INPUT RECORDS:
<<<<
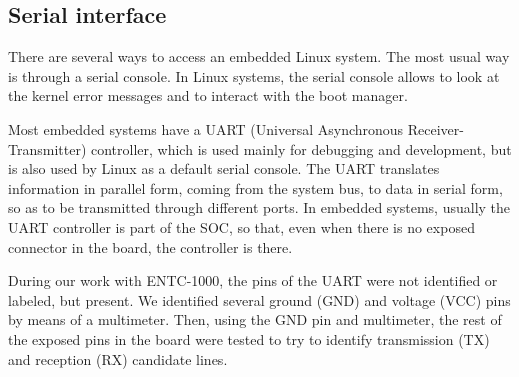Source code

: \documentclass[conference]{IEEEtran}
\newcommand{\nota}[1]{}
\begin{document}
\subsection{Serial interface}
\nota {
Existen varias posibilidades para conectarse a un dispositivo 
Linux embebido, pero una de las disponibles, mas comúnmente encontrada es
a través de una consola serial. En los sistemas Linux, la 
consola serial permite ver los mensajes de error del kernel,
y también interactuar con el gestor de arranque.
}

There are several ways to access an embedded Linux system. The most usual way is through a serial console. In Linux systems, the serial console allows to look at the kernel error messages and to interact with the boot manager.

\nota{ La mayoría de los sistemas embebidos contienen un controlador 
UART (del inglés ``Universal Asynchronous Receiver-Transmitter''),
utilizado principalmente para depuración y desarrollo.
Pero que también es utilizado por Linux como la interfaz serie
predeterminada.
El UART traduce la información en formato paralelo
provenientes del bus del sistema, a datos en formato serie,
para que puedan ser transmitidos a través de diferentes puertos.
En los sistemas embebidos, generalmente, el controlador UART es parte de la CPU,
por lo que, aunque no exista un conector expuesto en la placa, generalmente
está presente.
}

Most embedded systems have a UART (Universal Asynchronous Receiver-Transmitter) controller, which is used mainly for debugging and development, but is also used by Linux as a default serial console.
The UART translates information in parallel form, coming from the system bus, to data in serial form, so as to be transmitted through different ports. In embedded systems, usually the UART controller is part of the SOC, so that, even when there is no exposed connector in the board, the controller is there. 

\nota{
En nuestro trabajo con el ENTC-1000, los contactos (en inglés ``pins'') del UART
no se encontraban identificados o etiquetados, pero estaban presentes.
Utilizando un multímetro y un osciloscopio, se identificaron contactos
de tierra (GND) y de voltaje de corriente directa (VCC). Luego, utilizando
el contacto tierra, se probaron los demás contactos expuestos en la placa,
para identificar el contacto de transmisión (TX), y recepción (RX).
}
During our work with ENTC-1000, the pins of the UART were not identified or labeled, but present. We identified several ground (GND) and voltage (VCC) pins by means of a multimeter. Then, using the GND pin and multimeter, the rest of the exposed pins in the board were tested to try to identify transmission (TX) and reception (RX) candidate lines.
  
\end{document}
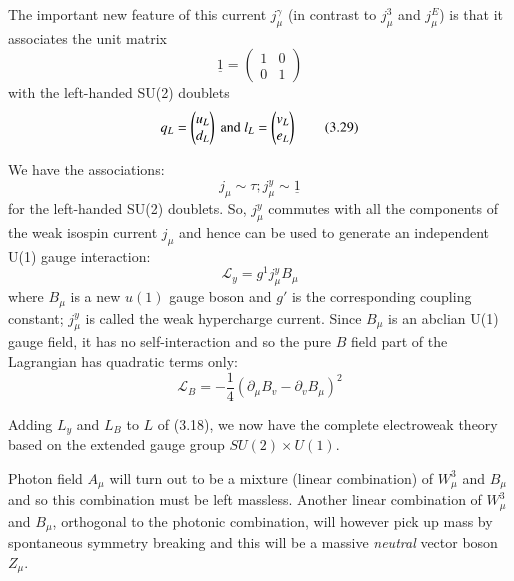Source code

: The important new feature of this current $j^{\gamma}_{\mu}$ (in contrast to $j^{3}_{\mu}$ and $j^{E}_{\mu}$) is that it associates the unit matrix 
\begin{equation*}
\underline{1}= 
\begin{pmatrix}
1 & 0\\
0 & 1
\end{pmatrix}\tag{3.28}
\end{equation*}
with the left-handed SU(2) doublets 
\begin{equation*}
q_{L}= 
\begin{pmatrix}
u_{L}\\
d_{L}
\end{pmatrix}~{\rm and}~
l_{L} =
\begin{pmatrix}
v_{L}\\
e_{L}
\end{pmatrix}\tag{3.29}
\end{equation*}

We have the associations: 
\begin{equation*}
j_{\mu} \sim \tau ; j^{y}_{\mu} \sim \underline{1}\tag{3.30}
\end{equation*}
for the left-handed SU(2) doublets. So, $j^{y}_{\mu}$ commutes with all the components of the weak isospin current $j_{\mu}$ and hence can be used to generate an independent U(1) gauge interaction: 
\begin{equation*}
\mathcal{L}_{y} = g^{1}j^{y}_{\mu}B_{\mu}\tag{3.31}
\end{equation*}
where $B_{\mu}$ is a new $u(1)$ gauge boson and $g'$ is the corresponding coupling constant; $j^{y}_{\mu}$ is called the weak hypercharge current. Since $B_{\mu}$ is an abclian U(1) gauge field, it has no self-interaction and so the pure $B$ field part of the Lagrangian has quadratic terms only: 
\begin{equation*}
\mathcal{L}_{B}= - \frac{1}{4} (\partial_{\mu} B_{v}- \partial_{v}B_{\mu})^{2}\tag{3.32}
\end{equation*}

Adding $L_{y}$ and $L_{B}$ to $L$ of (3.18), we now have the complete electroweak theory based on the extended gauge group $SU(2) \times U(1)$.

Photon field $A_{\mu}$ will turn out to be a mixture (linear combination) of $W^{3}_{\mu}$ and $B_{\mu}$ and so this combination must be left massless. Another linear combination of $W^{3}_{\mu}$ and $B_{\mu}$, orthogonal to the photonic combination, will however pick up mass by spontaneous symmetry breaking and this will be a massive {\it neutral} vector boson $Z_{\mu}$.  

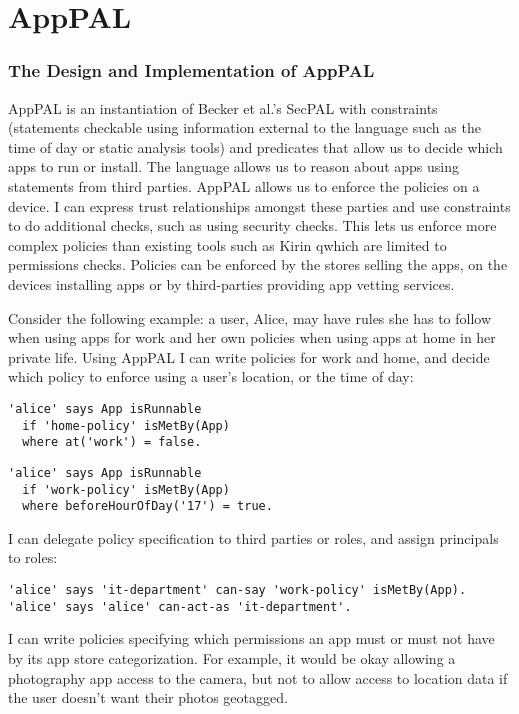 \documentclass[thesis.tex]{subfiles}
\begin{document}
\chapter{AppPAL}



\subsection{The Design and Implementation of AppPAL}

AppPAL is an instantiation of Becker et al.’s SecPAL\cite{becker_secpal:_2010} with constraints (statements checkable using information external to the language such as the time of day or static analysis tools) and predicates that allow us to decide which apps to run or install.
The language allows us to reason about apps using statements from third parties. AppPAL allows us to enforce the policies on a device.
I can express trust relationships amongst these parties and use constraints to do additional checks, such as using security checks.
This lets us enforce more complex policies than existing tools such as Kirin qwhich are limited to permissions checks. 
Policies can be enforced by the stores selling the apps, on the devices installing apps or by third-parties providing app vetting services.

Consider the following example:
  a user, Alice, may have rules she has to follow when using apps for work and her own policies when using apps at home in her private life.
Using AppPAL I can write policies for work and home, and decide which policy to enforce using a user's location, or the time of day:

\begin{lstlisting}
'alice' says App isRunnable
  if 'home-policy' isMetBy(App)
  where at('work') = false.
\end{lstlisting}
\begin{lstlisting}
'alice' says App isRunnable
  if 'work-policy' isMetBy(App)
  where beforeHourOfDay('17') = true.
\end{lstlisting}

I can delegate policy specification to third parties or roles, and assign principals to roles:

\begin{lstlisting}
'alice' says 'it-department' can-say 'work-policy' isMetBy(App).
'alice' says 'alice' can-act-as 'it-department'.
\end{lstlisting}

I can write policies specifying which permissions an app must or must not have by its app store categorization.
For example, it would be okay allowing a photography app access to the camera, but not to allow access to location data if the user doesn't want their photos geotagged.
\end{document}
>>>>
INSTRUCTIONS TO FOLLOW: Write out exactly the lines that begin at the one containing "where beforeHourOfDay('17') = true." and continue through the last line of the data, and only those.

WRITTEN RESPONSE:
  where beforeHourOfDay('17') = true.
\end{lstlisting}

I can delegate policy specification to third parties or roles, and assign principals to roles:

\begin{lstlisting}
'alice' says 'it-department' can-say 'work-policy' isMetBy(App).
'alice' says 'alice' can-act-as 'it-department'.
\end{lstlisting}

I can write policies specifying which permissions an app must or must not have by its app store categorization.
For example, it would be okay allowing a photography app access to the camera, but not to allow access to location data if the user doesn't want their photos geotagged.
\end{document}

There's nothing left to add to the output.